**Dataset content**:
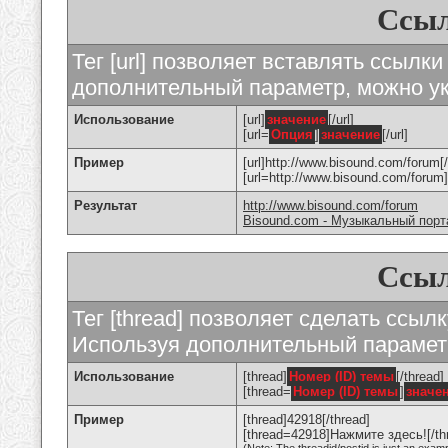
Ссыл
Тег [url] позволяет вставлять ссылк
дополнительный параметр, можно ук
Использование
[url]
значение
[/url]
[url=
Опция
]
значение
[/url]
Пример
[url]http://www.bisound.com/forum[/
[url=http://www.bisound.com/foru
Результат
http://www.bisound.com/forum
Bisound.com - Музыкальный порт
Ссыл
Тег [thread] позволяет сделать ссылк
Используя дополнительный параметр
Использование
[thread]
Номер (ID) темы
[/thread]
[thread=
Номер (ID) темы
]
значе
Пример
[thread]42918[/thread]
[thread=42918]Нажмите здесь![/th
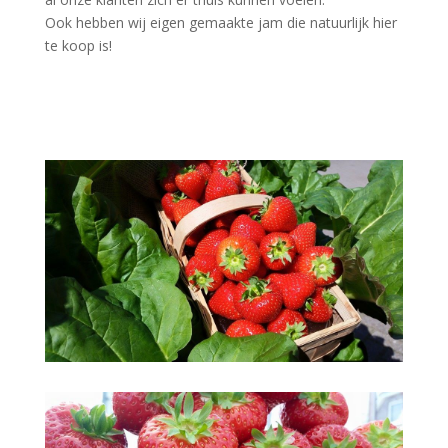
Ook hebben wij eigen gemaakte jam die natuurlijk hier
te koop is!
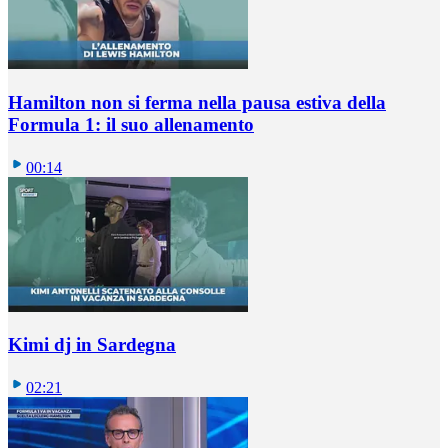
Hamilton non si ferma nella pausa estiva della
Formula 1: il suo allenamento
00:14
Kimi dj in Sardegna
02:21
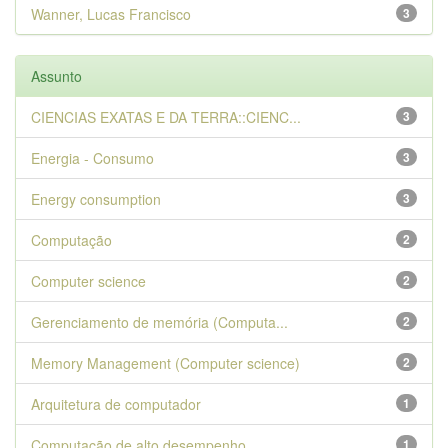
Wanner, Lucas Francisco
3
Assunto
CIENCIAS EXATAS E DA TERRA::CIENC...
3
Energia - Consumo
3
Energy consumption
3
Computação
2
Computer science
2
Gerenciamento de memória (Computa...
2
Memory Management (Computer science)
2
Arquitetura de computador
1
Computação de alto desempenho
1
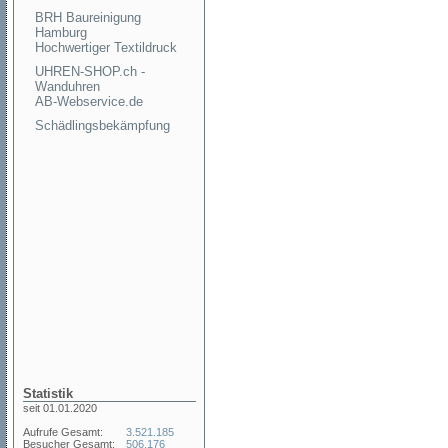
BRH Baureinigung
Hamburg
Hochwertiger Textildruck
UHREN-SHOP.ch -
Wanduhren
AB-Webservice.de
Schädlingsbekämpfung
Statistik
seit 01.01.2020
Aufrufe Gesamt:
3.521.185
Besucher Gesamt:
506.176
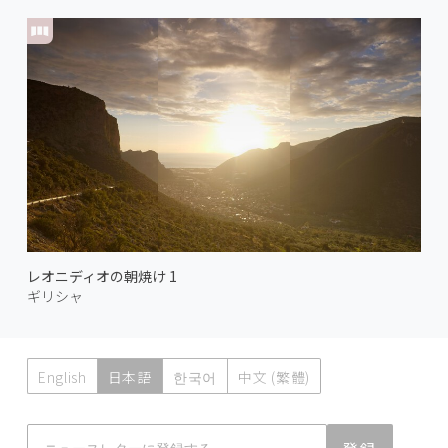
レオニディオの朝焼け 1
ギリシャ
English
日本語
한국어
中文 (繁體)
Atmoph News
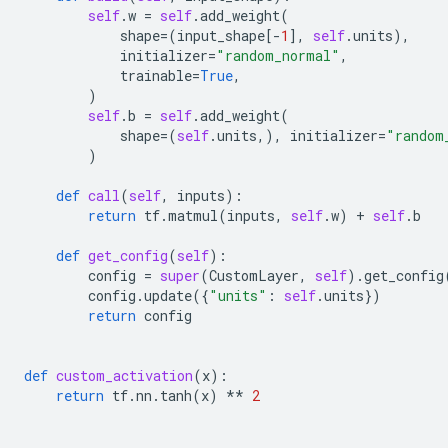
self
.
w
=
self
.
add_weight
(
shape
=
(
input_shape
[
-
1
],
self
.
units
),
initializer
=
"random_normal"
,
trainable
=
True
,
)
self
.
b
=
self
.
add_weight
(
shape
=
(
self
.
units
,),
initializer
=
"random
)
def
call
(
self
,
inputs
):
return
tf
.
matmul
(
inputs
,
self
.
w
)
+
self
.
b
def
get_config
(
self
):
config
=
super
(
CustomLayer
,
self
)
.
get_config
config
.
update
({
"units"
:
self
.
units
})
return
config
def
custom_activation
(
x
):
return
tf
.
nn
.
tanh
(
x
)
**
2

**What the exercise asks**:
Pull every line containing the word "Computação" out of the material above, and list those lines on their own.

**Task output**:
Computação
Computação de alto desempenho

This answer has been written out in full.